-- Dataset entries follows --
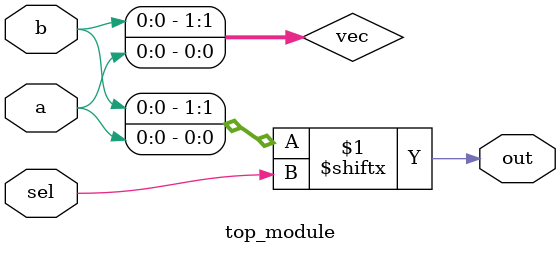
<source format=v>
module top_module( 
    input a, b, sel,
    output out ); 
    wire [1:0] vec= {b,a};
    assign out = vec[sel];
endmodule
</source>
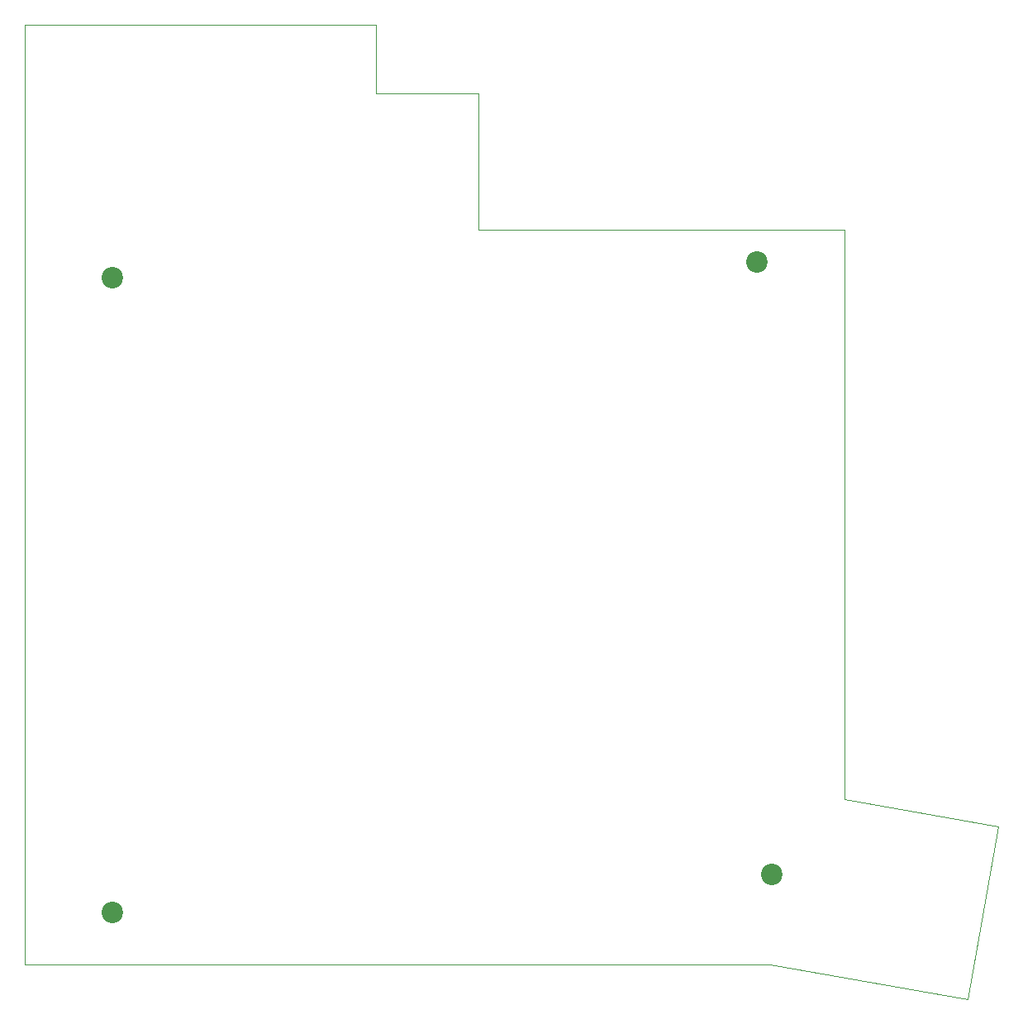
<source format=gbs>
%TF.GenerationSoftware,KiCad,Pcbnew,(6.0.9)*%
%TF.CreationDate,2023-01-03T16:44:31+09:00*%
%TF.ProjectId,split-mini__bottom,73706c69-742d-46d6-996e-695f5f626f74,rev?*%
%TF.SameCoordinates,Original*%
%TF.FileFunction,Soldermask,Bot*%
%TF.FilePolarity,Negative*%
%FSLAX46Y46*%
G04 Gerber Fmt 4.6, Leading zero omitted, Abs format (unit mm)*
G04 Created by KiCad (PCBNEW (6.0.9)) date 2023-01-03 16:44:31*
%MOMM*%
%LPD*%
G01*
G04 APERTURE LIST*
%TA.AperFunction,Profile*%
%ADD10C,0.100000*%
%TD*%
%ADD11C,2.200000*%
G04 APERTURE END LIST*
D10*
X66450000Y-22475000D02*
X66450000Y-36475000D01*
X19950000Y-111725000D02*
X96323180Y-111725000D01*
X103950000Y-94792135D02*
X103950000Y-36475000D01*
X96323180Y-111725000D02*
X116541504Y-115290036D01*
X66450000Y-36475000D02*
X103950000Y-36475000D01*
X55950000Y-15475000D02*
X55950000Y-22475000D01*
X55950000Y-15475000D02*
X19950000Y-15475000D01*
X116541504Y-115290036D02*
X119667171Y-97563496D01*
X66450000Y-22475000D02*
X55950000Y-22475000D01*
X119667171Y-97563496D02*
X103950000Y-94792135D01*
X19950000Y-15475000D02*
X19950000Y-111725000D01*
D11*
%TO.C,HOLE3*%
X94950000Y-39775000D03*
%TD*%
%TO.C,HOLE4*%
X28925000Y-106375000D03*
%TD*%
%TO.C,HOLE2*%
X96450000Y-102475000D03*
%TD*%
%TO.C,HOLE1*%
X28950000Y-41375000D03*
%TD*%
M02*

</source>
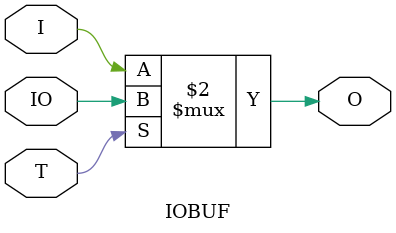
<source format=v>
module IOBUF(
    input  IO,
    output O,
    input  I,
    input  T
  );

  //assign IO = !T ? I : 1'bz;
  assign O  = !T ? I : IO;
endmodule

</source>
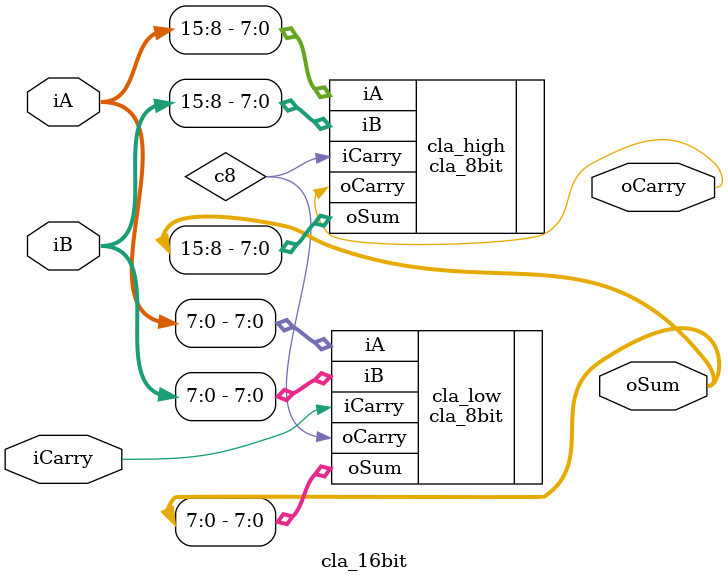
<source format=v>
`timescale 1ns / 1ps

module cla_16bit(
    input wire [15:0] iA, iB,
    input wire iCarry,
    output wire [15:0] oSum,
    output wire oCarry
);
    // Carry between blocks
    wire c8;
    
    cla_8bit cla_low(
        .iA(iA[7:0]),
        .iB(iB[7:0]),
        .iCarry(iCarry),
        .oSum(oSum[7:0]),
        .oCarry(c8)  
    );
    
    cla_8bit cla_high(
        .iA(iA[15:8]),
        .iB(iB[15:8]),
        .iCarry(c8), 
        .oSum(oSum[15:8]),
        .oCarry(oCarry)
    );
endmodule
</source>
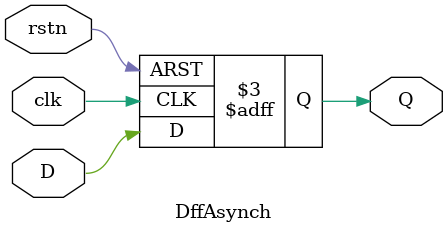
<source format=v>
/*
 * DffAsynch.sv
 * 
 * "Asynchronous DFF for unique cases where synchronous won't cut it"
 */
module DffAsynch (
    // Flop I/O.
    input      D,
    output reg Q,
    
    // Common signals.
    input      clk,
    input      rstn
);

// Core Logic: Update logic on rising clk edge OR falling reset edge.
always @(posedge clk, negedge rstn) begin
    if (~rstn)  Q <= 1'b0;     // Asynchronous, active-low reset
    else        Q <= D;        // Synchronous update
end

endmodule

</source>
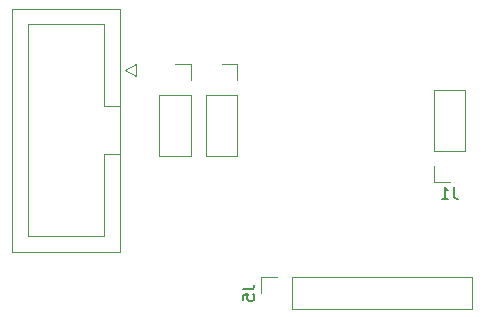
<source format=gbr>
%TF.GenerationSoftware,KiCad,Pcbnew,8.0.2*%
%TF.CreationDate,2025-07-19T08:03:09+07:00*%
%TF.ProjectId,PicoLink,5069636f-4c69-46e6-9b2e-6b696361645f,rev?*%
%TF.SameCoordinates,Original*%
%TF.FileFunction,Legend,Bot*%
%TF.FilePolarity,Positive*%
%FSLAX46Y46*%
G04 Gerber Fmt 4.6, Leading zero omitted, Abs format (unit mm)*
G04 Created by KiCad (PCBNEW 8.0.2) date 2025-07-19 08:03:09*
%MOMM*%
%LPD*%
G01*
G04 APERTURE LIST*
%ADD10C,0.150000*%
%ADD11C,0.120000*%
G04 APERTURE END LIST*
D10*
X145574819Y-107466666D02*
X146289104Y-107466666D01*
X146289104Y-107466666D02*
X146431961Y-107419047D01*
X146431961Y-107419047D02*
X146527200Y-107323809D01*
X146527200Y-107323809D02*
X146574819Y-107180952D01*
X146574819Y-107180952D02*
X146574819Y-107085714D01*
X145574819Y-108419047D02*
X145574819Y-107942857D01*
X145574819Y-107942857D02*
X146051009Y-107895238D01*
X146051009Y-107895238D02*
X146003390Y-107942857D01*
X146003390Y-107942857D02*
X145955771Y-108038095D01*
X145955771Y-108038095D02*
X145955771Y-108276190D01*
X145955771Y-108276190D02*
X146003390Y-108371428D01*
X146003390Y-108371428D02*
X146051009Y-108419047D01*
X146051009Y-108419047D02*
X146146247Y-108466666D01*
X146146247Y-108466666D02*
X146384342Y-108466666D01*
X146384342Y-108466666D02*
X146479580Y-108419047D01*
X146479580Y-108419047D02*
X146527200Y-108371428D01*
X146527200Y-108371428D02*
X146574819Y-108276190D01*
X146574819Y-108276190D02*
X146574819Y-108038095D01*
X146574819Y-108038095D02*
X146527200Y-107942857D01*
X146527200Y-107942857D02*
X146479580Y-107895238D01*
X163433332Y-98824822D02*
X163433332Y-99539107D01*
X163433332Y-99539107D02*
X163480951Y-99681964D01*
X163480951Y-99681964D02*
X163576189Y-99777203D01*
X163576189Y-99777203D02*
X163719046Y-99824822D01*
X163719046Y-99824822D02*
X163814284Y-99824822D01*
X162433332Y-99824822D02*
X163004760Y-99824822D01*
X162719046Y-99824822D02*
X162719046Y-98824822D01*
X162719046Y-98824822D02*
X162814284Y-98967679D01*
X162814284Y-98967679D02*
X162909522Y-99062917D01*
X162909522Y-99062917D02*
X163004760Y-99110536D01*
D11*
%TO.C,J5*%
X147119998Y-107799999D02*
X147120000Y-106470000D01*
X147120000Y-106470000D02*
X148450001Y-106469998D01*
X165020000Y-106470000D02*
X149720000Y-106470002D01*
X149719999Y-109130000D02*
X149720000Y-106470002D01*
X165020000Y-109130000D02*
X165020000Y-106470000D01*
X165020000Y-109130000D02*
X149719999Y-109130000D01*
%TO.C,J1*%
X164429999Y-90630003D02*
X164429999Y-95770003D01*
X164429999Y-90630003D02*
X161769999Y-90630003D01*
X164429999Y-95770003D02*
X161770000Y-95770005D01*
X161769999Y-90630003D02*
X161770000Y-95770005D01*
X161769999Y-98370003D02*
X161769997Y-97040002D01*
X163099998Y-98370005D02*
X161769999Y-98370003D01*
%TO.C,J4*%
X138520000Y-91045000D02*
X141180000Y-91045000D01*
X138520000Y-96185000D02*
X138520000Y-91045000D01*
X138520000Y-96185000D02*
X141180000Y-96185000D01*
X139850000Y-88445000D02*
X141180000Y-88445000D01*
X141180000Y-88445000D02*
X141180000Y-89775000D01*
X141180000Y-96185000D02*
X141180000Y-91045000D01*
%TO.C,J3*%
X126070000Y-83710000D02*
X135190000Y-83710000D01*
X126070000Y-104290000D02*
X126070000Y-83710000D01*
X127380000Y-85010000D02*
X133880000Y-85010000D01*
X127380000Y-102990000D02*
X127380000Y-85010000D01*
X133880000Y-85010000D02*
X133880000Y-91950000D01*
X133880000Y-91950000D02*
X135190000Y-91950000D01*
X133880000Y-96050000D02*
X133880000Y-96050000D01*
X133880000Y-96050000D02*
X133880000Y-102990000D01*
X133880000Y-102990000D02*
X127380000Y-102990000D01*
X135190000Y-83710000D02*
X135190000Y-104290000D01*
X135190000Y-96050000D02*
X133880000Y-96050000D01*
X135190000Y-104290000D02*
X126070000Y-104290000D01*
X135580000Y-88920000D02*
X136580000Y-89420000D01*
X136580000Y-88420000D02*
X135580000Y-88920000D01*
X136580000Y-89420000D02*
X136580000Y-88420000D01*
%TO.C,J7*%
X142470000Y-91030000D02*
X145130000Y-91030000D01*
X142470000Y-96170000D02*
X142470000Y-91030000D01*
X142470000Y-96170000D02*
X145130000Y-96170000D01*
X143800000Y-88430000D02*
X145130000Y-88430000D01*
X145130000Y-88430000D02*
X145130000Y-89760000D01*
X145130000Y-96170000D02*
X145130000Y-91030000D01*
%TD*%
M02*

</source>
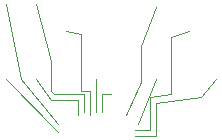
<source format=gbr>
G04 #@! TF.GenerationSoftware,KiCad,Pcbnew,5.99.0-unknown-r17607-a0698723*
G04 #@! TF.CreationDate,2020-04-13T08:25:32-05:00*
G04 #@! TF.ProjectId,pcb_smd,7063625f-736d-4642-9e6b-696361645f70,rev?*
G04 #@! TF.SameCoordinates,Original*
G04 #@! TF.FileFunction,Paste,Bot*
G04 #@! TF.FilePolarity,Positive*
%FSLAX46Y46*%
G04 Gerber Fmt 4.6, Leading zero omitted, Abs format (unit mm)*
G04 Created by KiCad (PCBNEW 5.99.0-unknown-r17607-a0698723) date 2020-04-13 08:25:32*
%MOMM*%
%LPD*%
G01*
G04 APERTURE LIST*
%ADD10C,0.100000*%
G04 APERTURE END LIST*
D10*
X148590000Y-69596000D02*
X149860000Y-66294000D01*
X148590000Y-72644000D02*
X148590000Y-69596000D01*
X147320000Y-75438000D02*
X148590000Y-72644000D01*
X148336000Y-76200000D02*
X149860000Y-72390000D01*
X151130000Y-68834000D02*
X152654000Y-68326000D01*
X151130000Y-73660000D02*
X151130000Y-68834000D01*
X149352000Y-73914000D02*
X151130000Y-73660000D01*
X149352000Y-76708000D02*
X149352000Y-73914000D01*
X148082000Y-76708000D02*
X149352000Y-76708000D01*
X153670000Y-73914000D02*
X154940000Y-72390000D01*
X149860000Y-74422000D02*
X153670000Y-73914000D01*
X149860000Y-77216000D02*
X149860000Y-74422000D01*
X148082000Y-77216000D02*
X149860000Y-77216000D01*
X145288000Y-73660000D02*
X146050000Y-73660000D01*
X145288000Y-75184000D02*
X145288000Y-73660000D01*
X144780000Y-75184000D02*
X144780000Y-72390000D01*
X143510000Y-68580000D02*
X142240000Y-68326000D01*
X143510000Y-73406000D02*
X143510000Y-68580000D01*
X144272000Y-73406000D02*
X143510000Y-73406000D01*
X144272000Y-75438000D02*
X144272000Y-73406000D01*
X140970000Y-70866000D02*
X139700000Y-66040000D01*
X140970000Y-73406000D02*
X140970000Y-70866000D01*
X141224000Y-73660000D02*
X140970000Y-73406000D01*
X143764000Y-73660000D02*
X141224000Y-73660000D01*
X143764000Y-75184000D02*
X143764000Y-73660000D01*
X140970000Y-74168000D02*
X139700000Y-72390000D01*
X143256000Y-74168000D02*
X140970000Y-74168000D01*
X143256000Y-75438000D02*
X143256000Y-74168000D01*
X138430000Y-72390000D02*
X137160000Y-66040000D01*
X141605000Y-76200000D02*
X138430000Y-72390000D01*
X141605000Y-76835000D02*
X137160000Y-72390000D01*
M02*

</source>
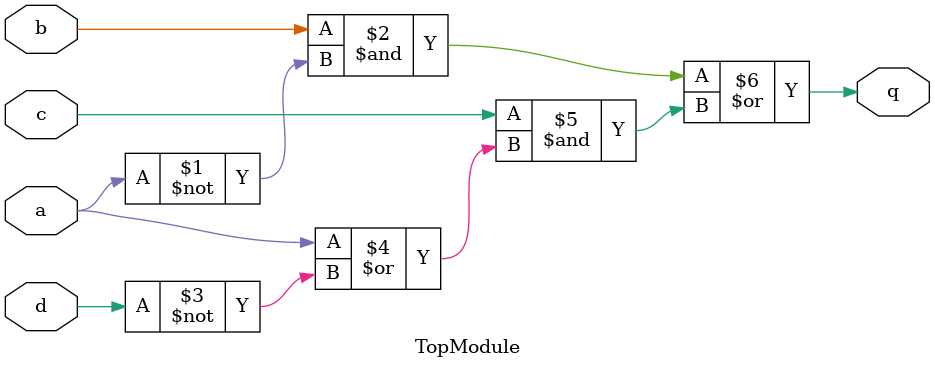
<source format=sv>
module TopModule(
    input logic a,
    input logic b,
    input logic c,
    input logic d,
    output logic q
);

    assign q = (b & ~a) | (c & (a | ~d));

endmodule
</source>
-- Dataset entries concluded --
- _Directions_:
Take the lines above from the one containing "X149860000Y-74422000D01*" to the one containing "X140970000Y-73406000D01*" and retype them exactly, both ends included, with nothing added.

- _Solution for this exercise_:
X149860000Y-74422000D01*
X148082000Y-77216000D02*
X149860000Y-77216000D01*
X145288000Y-73660000D02*
X146050000Y-73660000D01*
X145288000Y-75184000D02*
X145288000Y-73660000D01*
X144780000Y-75184000D02*
X144780000Y-72390000D01*
X143510000Y-68580000D02*
X142240000Y-68326000D01*
X143510000Y-73406000D02*
X143510000Y-68580000D01*
X144272000Y-73406000D02*
X143510000Y-73406000D01*
X144272000Y-75438000D02*
X144272000Y-73406000D01*
X140970000Y-70866000D02*
X139700000Y-66040000D01*
X140970000Y-73406000D02*
X140970000Y-70866000D01*
X141224000Y-73660000D02*
X140970000Y-73406000D01*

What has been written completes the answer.